Ketua Umum Asosiasi Pengelola Pusat Belanja Indonesia (APPBI) Alphonzus Widjaja mengungkapkan, daya beli masyarakat sudah menunjukkan pelemahan sejak awal tahun 2024. Menurutnya, kebijakan kenaikan PPN 12 persen hanya akan memperburuk situasi, di mana dampaknya akan terjadi kenaikan harga produk dan barang dan pada akhirnya mengurangi kemampuan masyarakat untuk berbelanja.

“Dari awal kami meminta pemerintah untuk menunda kenaikan PPN ini dari 11 persen menjadi 12 persen, karena berpotensi semakin menurunkan daya beli masyarakat kelas menengah bawah. Karena kenaikan PPN ini akan mempengaruhi harga produk, harga barang akan naik,” kata Alphonzus, seperti dikutip Minggu (17/11/2024).

Ia pun mengingatkan daya beli masyarakat adalah pendorong utama pertumbuhan ekonomi Indonesia, dengan kontribusi konsumsi rumah tangga mencapai 57 persen dari total produk domestik bruto (PDB). Ia khawatir penurunan daya beli ini akan menghambat target pemerintah untuk mencapai pertumbuhan ekonomi sebesar 8 persen.

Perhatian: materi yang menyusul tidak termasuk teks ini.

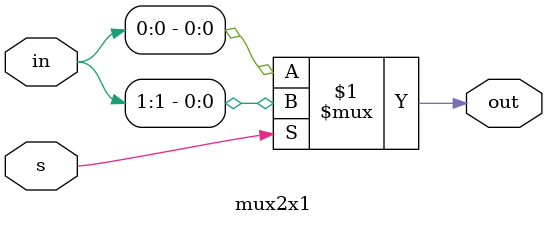
<source format=v>
`timescale 1ns / 1ps


module mux2x1(
    input s,
    input [1:0] in,
    output out
    );
    
    assign out = s ? in[1] : in[0];
    
    
endmodule

</source>
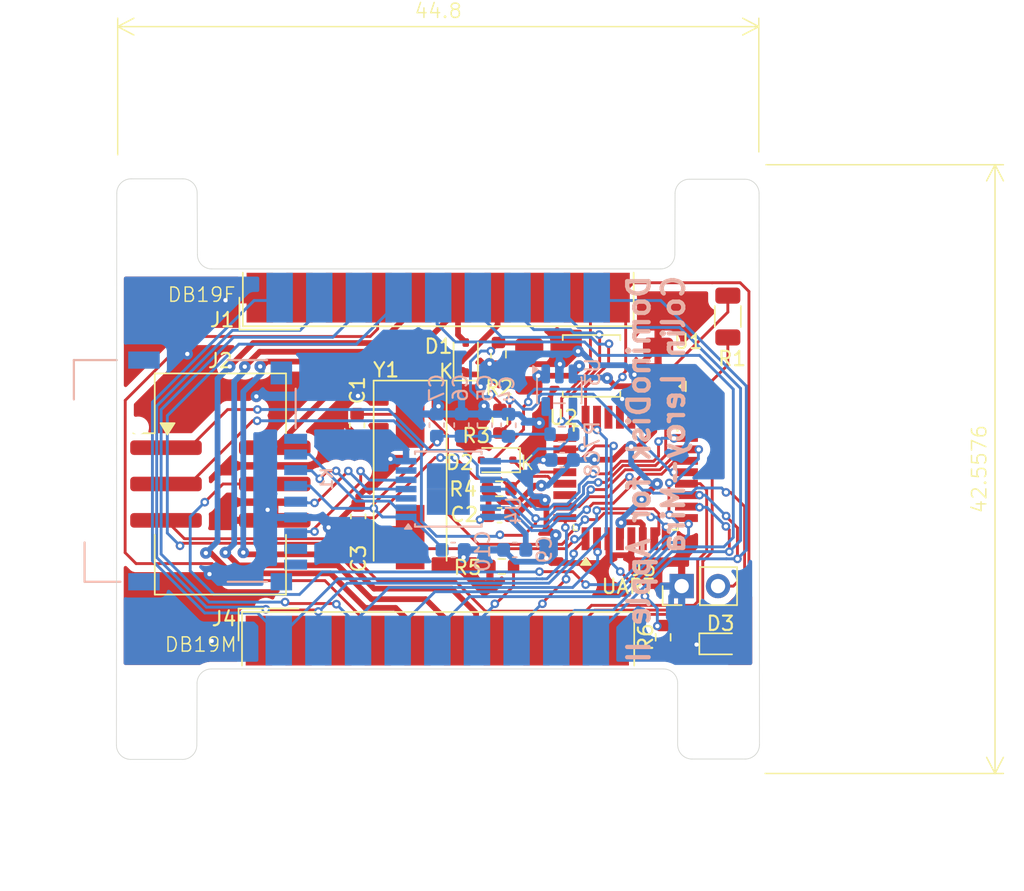
<source format=kicad_pcb>
(kicad_pcb
	(version 20241229)
	(generator "pcbnew")
	(generator_version "9.0")
	(general
		(thickness 1.6)
		(legacy_teardrops no)
	)
	(paper "A4")
	(layers
		(0 "F.Cu" signal)
		(2 "B.Cu" signal)
		(9 "F.Adhes" user "F.Adhesive")
		(11 "B.Adhes" user "B.Adhesive")
		(13 "F.Paste" user)
		(15 "B.Paste" user)
		(5 "F.SilkS" user "F.Silkscreen")
		(7 "B.SilkS" user "B.Silkscreen")
		(1 "F.Mask" user)
		(3 "B.Mask" user)
		(17 "Dwgs.User" user "User.Drawings")
		(19 "Cmts.User" user "User.Comments")
		(21 "Eco1.User" user "User.Eco1")
		(23 "Eco2.User" user "User.Eco2")
		(25 "Edge.Cuts" user)
		(27 "Margin" user)
		(31 "F.CrtYd" user "F.Courtyard")
		(29 "B.CrtYd" user "B.Courtyard")
		(35 "F.Fab" user)
		(33 "B.Fab" user)
		(39 "User.1" user)
		(41 "User.2" user)
		(43 "User.3" user)
		(45 "User.4" user)
		(47 "User.5" user)
		(49 "User.6" user)
		(51 "User.7" user)
		(53 "User.8" user)
		(55 "User.9" user)
	)
	(setup
		(pad_to_mask_clearance 0)
		(allow_soldermask_bridges_in_footprints no)
		(tenting front back)
		(pcbplotparams
			(layerselection 0x00000000_00000000_55555555_5755f5ff)
			(plot_on_all_layers_selection 0x00000000_00000000_00000000_00000000)
			(disableapertmacros no)
			(usegerberextensions no)
			(usegerberattributes yes)
			(usegerberadvancedattributes yes)
			(creategerberjobfile yes)
			(dashed_line_dash_ratio 12.000000)
			(dashed_line_gap_ratio 3.000000)
			(svgprecision 4)
			(plotframeref no)
			(mode 1)
			(useauxorigin no)
			(hpglpennumber 1)
			(hpglpenspeed 20)
			(hpglpendiameter 15.000000)
			(pdf_front_fp_property_popups yes)
			(pdf_back_fp_property_popups yes)
			(pdf_metadata yes)
			(pdf_single_document no)
			(dxfpolygonmode yes)
			(dxfimperialunits yes)
			(dxfusepcbnewfont yes)
			(psnegative no)
			(psa4output no)
			(plot_black_and_white yes)
			(sketchpadsonfab no)
			(plotpadnumbers no)
			(hidednponfab no)
			(sketchdnponfab yes)
			(crossoutdnponfab yes)
			(subtractmaskfromsilk no)
			(outputformat 1)
			(mirror no)
			(drillshape 0)
			(scaleselection 1)
			(outputdirectory "Gerber/")
		)
	)
	(net 0 "")
	(net 1 "TX")
	(net 2 "GND")
	(net 3 "PH0")
	(net 4 "PH1")
	(net 5 "PH2")
	(net 6 "PH3_in")
	(net 7 "Net-(U2-XTAL2{slash}PB7)")
	(net 8 "WRDATA")
	(net 9 "PH3_out")
	(net 10 "DRV2_burgerDisk")
	(net 11 "CS")
	(net 12 "MOSI")
	(net 13 "MISO")
	(net 14 "SCK")
	(net 15 "DRV1_in")
	(net 16 "HDSEL_out")
	(net 17 "DRV1_out")
	(net 18 "DRV2_out")
	(net 19 "WRPROT_in")
	(net 20 "5V_burgerDisk")
	(net 21 "WRPROT_out")
	(net 22 "5V_apple2")
	(net 23 "EN3.5")
	(net 24 "-12V")
	(net 25 "+12V")
	(net 26 "DRV2_in")
	(net 27 "WREQ")
	(net 28 "Net-(U2-XTAL1{slash}PB6)")
	(net 29 "Net-(D3-A)")
	(net 30 "RESET")
	(net 31 "RDDATA")
	(net 32 "Net-(R1-Pad2)")
	(net 33 "Net-(R2-Pad2)")
	(net 34 "unconnected-(U2-PD0-Pad30)")
	(net 35 "unconnected-(U2-ADC6-Pad19)")
	(net 36 "unconnected-(U2-ADC7-Pad22)")
	(net 37 "HDSEL_in")
	(net 38 "unconnected-(U2-AREF-Pad20)")
	(net 39 "3V3")
	(net 40 "CS_L")
	(net 41 "MOSI_L")
	(net 42 "unconnected-(K1-X-Pad1)")
	(net 43 "MISO_L")
	(net 44 "SCLK_L")
	(net 45 "unconnected-(K1-X-Pad8)")
	(net 46 "OE")
	(net 47 "unconnected-(U3-NC-Pad4)")
	(net 48 "unconnected-(U4-NC-Pad9)")
	(net 49 "unconnected-(U4-NC-Pad6)")
	(net 50 "LED")
	(footprint "db19:DSUB-19_Female_EdgeMount_Pitch2.77mm" (layer "F.Cu") (at 121.98 45.0342 180))
	(footprint "Capacitor_SMD:C_0603_1608Metric" (layer "F.Cu") (at 116.3869 60.3291 90))
	(footprint "MountingHole:MountingHole_3.2mm_M3" (layer "F.Cu") (at 141.4526 39.9288))
	(footprint "Diode_SMD:D_SOD-323" (layer "F.Cu") (at 123.9012 49.2252 90))
	(footprint "Package_SO:SOP-4_3.8x4.1mm_P2.54mm" (layer "F.Cu") (at 132.6896 49.8094 180))
	(footprint "Resistor_SMD:R_0603_1608Metric" (layer "F.Cu") (at 126.4158 63.8302))
	(footprint "LED_SMD:LED_0603_1608Metric" (layer "F.Cu") (at 141.7066 69.2404))
	(footprint "Package_QFP:TQFP-32_7x7mm_P0.8mm" (layer "F.Cu") (at 135.0731 57.6431 90))
	(footprint "Connector_PinHeader_2.54mm:PinHeader_1x02_P2.54mm_Vertical" (layer "F.Cu") (at 138.9888 65.2018 90))
	(footprint "Capacitor_SMD:C_0603_1608Metric" (layer "F.Cu") (at 126.2634 60.2488))
	(footprint "Resistor_SMD:R_1206_3216Metric" (layer "F.Cu") (at 142.2146 46.355 90))
	(footprint "Resistor_SMD:R_0603_1608Metric" (layer "F.Cu") (at 126.1872 48.9966 90))
	(footprint "MountingHole:MountingHole_3.2mm_M3" (layer "F.Cu") (at 141.5796 74.1934))
	(footprint "MountingHole:MountingHole_3.2mm_M3" (layer "F.Cu") (at 102.3366 39.8526))
	(footprint "Crystal:Crystal_SMD_HC49-SD" (layer "F.Cu") (at 120.015 57.531 -90))
	(footprint "Diode_SMD:D_SOD-323F" (layer "F.Cu") (at 126.0897 56.3921 180))
	(footprint "MountingHole:MountingHole_3.2mm_M3" (layer "F.Cu") (at 102.3112 74.168))
	(footprint "Resistor_SMD:R_0603_1608Metric" (layer "F.Cu") (at 137.6934 68.7832 90))
	(footprint "Connector_IDC:IDC-Header_2x03_P2.54mm_Vertical_SMD" (layer "F.Cu") (at 106.7562 58.0644))
	(footprint "Capacitor_SMD:C_0603_1608Metric" (layer "F.Cu") (at 116.3107 53.9661 -90))
	(footprint "db19:DSUB-19_Male_EdgeMount_Pitch2.77mm" (layer "F.Cu") (at 121.92 69.0118))
	(footprint "Resistor_SMD:R_0603_1608Metric" (layer "F.Cu") (at 126.2421 58.3987))
	(footprint "Resistor_SMD:R_0603_1608Metric" (layer "F.Cu") (at 126.2888 53.6702 90))
	(footprint "Resistor_SMD:R_0603_1608Metric" (layer "B.Cu") (at 130.6182 54.58))
	(footprint "MICROSD-HYC77-TF09-200:MICROSD-HYC77-TF09-200" (layer "B.Cu") (at 104.267 57.15 90))
	(footprint "Capacitor_SMD:C_0603_1608Metric" (layer "B.Cu") (at 121.8776 53.9464 -90))
	(footprint "Capacitor_SMD:C_0603_1608Metric" (layer "B.Cu") (at 125.2304 53.9464 -90))
	(footprint "Capacitor_SMD:C_0603_1608Metric" (layer "B.Cu") (at 130.6436 56.3834))
	(footprint "Capacitor_SMD:C_0603_1608Metric" (layer "B.Cu") (at 126.8844 53.9574 -90))
	(footprint "Capacitor_SMD:C_0603_1608Metric" (layer "B.Cu") (at 127.3256 62.6716))
	(footprint "Package_SO:TSSOP-14-1EP_4.4x5mm_P0.65mm" (layer "B.Cu") (at 122.682 58.42))
	(footprint "Capacitor_SMD:C_0603_1608Metric"
		(layer "B.Cu")
		(uuid "d5da5565-c031-4af7-80b0-e9dc5a22e609")
		(at 123.0206 62.6716)
		(descr "Capacitor SMD 0603 (1608 Metric), square (rectangular) end terminal, IPC-7351 nominal, (Body size source: IPC-SM-782 page 76, https://www.pcb-3d.com/wordpress/wp-content/uploads/ipc-sm-782a_amendment_1_and_2.pdf), generated with kicad-footprint-generator")
		(tags "capacitor")
		(property "Reference" "C10"
			(at 2.0604 0.0872 90)
			(layer "B.SilkS")
			(uuid "8030f17d-9efb
... [272000 chars truncated]
</source>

“Struktur masyarakat Indonesia kan didominasi oleh kelas menengah bawah. Artinya kalau ini terganggu, pertumbuhan ekonomi Indonesia juga terdampak,” ucapnya.

Ketua Umum Himpunan Peritel dan Penyewa Pusat Perbelanjaan Indonesia (HIPPINDO), Budihardjo Iduansjah juga menyatakan keprihatinannya. Menurut dia, kenaikan PPN akan menjadi beban tambahan bagi pelaku usaha, terutama dalam hal likuiditas.

Budihardjo menilai kenaikan PPN menjadi 12 persen akan mempengaruhi cash flow pelaku usaha, terutama karena mereka harus membayar pajak di awal meski pembayaran dari konsumen belum diterima sepenuhnya.

“Artinya, kadang-kadang kita harus setor pajak, sedangkan kita belum terima pembayaran. PPN 12 persen itu cukup besar. Jadi likuiditasnya terserap ke pajak sih,” katanya.

Selain itu, Budihardjo menyoroti daya beli masyarakat yang belum sepenuhnya pulih sejak pandemi COVID-19, sehingga kebijakan kenaikan PPN 12 persen ini dianggap tidak tepat waktu.

Oleh sebab itu, para pengusaha secara kompak meminta pemerintah untuk meninjau ulang kebijakan ini. Jika pemerintah tetap menaikkan PPN jadi 12 persen, mereka berharap ada insentif atau stimulus yang diberikan untuk menjaga daya beli masyarakat, khususnya kelas menengah bawah, agar dampak negatif dapat diminimalisir.

“Kalau memang ini harus dilakukan (kenaikan) PPN 12 persen, penerimaan negara itu dibalikin ke bawah. Diberikan program-program yang menyentuh bawah, sehingga daya belinya naik ke atas,” ucapnya.

Sejalan untuk meminta penundaan implementasi PPN 12 persen, Budihardjo berencana menyurati Menteri Keuangan Sri Mulyani Indrawati untuk melakukan audiensi.

“Ya kami kan dari awal mengimbau untuk ditunda PPN 12 persen karena situasinya sedang tidak tepat dan kami sedang merencanakan untuk PPN ini untuk mengirim surat ke Ibu Menteri (Sri Mulyani) melakukan audiensi,” katanya.

Meski demikian, dia tak menampik ihwal kenaikan PPN 12 persen telah tercantum dalam Undang-Undang. Namun, menurutnya itu bisa diganti dengan peraturan pengganti undang-undang untuk sementara waktu dari Presiden.

“Memang ini adalah undang-undang, tapi kan mungkin bisa dibantu dengan PERPU, mungkin peraturan Presiden pengganti undang-undang. Poinnya kami minta ditunda 1-2 tahun atau gimana, sambil lihat situasi itu. Jangan dilakukan dulu di Januari 2025, karena waktu sangat pepet,” lanjut Budihardjo.